Transcribe every entry that follows, word for word, and omit the images.
━━ Records provided ━━
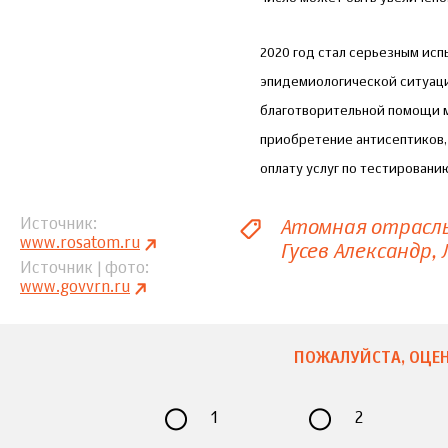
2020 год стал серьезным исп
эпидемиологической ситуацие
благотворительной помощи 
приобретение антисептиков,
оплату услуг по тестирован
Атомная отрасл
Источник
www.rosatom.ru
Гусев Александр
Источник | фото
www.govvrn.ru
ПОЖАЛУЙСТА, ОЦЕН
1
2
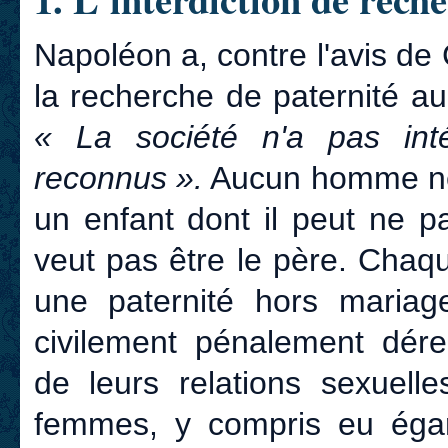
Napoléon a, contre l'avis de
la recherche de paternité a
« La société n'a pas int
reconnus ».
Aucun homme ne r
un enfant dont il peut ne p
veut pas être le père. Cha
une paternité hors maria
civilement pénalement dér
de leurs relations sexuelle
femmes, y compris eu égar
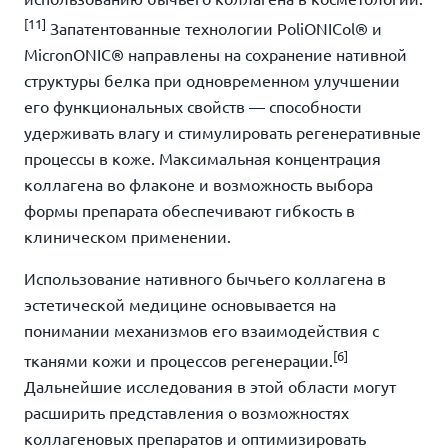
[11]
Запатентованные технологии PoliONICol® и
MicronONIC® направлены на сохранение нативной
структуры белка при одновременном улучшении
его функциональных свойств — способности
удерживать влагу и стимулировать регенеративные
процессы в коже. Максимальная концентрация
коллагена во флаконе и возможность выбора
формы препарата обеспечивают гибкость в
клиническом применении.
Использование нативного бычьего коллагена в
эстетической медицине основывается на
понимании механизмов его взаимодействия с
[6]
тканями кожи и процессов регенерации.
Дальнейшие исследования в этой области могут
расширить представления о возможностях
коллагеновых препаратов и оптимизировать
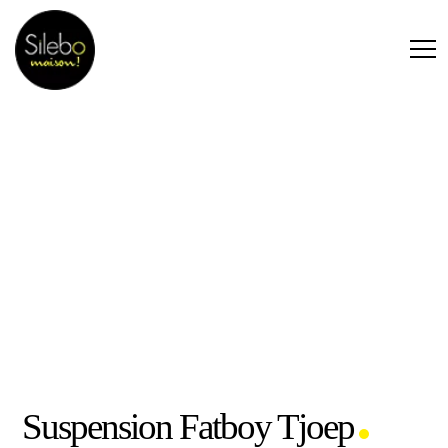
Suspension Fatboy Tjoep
━━━
Worked solution.
2020 год стал серьезным исп
эпидемиологической ситуацие
благотворительной помощи 
приобретение антисептиков,
оплату услуг по тестирован
Атомная отрасл
Источник
www.rosatom.ru
Гусев Александр
Источник | фото
www.govvrn.ru
ПОЖАЛУЙСТА, ОЦЕН
1
2
Napoléon a, contre l'avis de
la recherche de paternité a
« La société n'a pas int
reconnus ».
Aucun homme ne r
un enfant dont il peut ne p
veut pas être le père. Cha
une paternité hors maria
civilement pénalement dér
de leurs relations sexuelle
femmes, y compris eu égar
[11]
Запатентованные технологии PoliONICol® и
MicronONIC® направлены на сохранение нативной
структуры белка при одновременном улучшении
его функциональных свойств — способности
удерживать влагу и стимулировать регенеративные
процессы в коже. Максимальная концентрация
коллагена во флаконе и возможность выбора
формы препарата обеспечивают гибкость в
клиническом применении.
Использование нативного бычьего коллагена в
эстетической медицине основывается на
понимании механизмов его взаимодействия с
[6]
тканями кожи и процессов регенерации.
Дальнейшие исследования в этой области могут
расширить представления о возможностях
коллагеновых препаратов и оптимизировать
Suspension Fatboy Tjoep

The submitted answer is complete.